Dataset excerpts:
= = = =

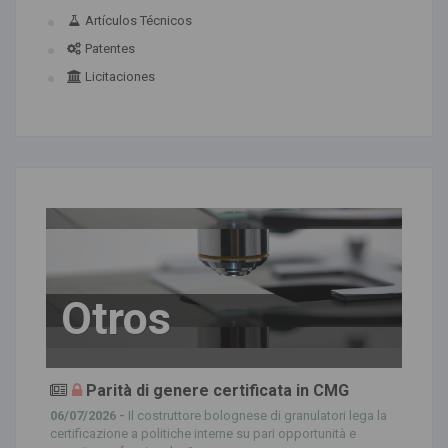
Artículos Técnicos
Patentes
Licitaciones
Otros
Parità di genere certificata in CMG
06/07/2026 -
Il costruttore bolognese di granulatori lega la
certificazione a politiche interne su pari opportunità e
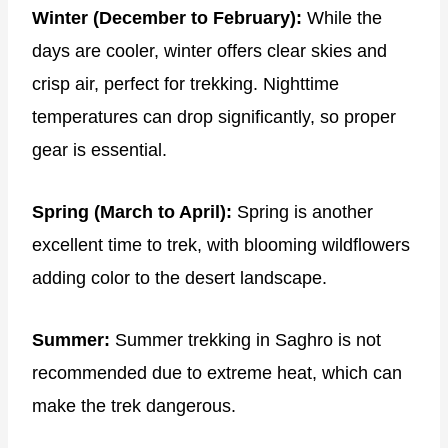
Winter (December to February):
While the
days are cooler, winter offers clear skies and
crisp air, perfect for trekking. Nighttime
temperatures can drop significantly, so proper
gear is essential.
Spring (March to April):
Spring is another
excellent time to trek, with blooming wildflowers
adding color to the desert landscape.
Summer:
Summer trekking in Saghro is not
recommended due to extreme heat, which can
make the trek dangerous.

= = = =

- [PROBLEM DESCRIPTION]: Would you count the lines in the data that include the word "Summer" and reply with only the number?

- [COMPLETED EXERCISE]: 2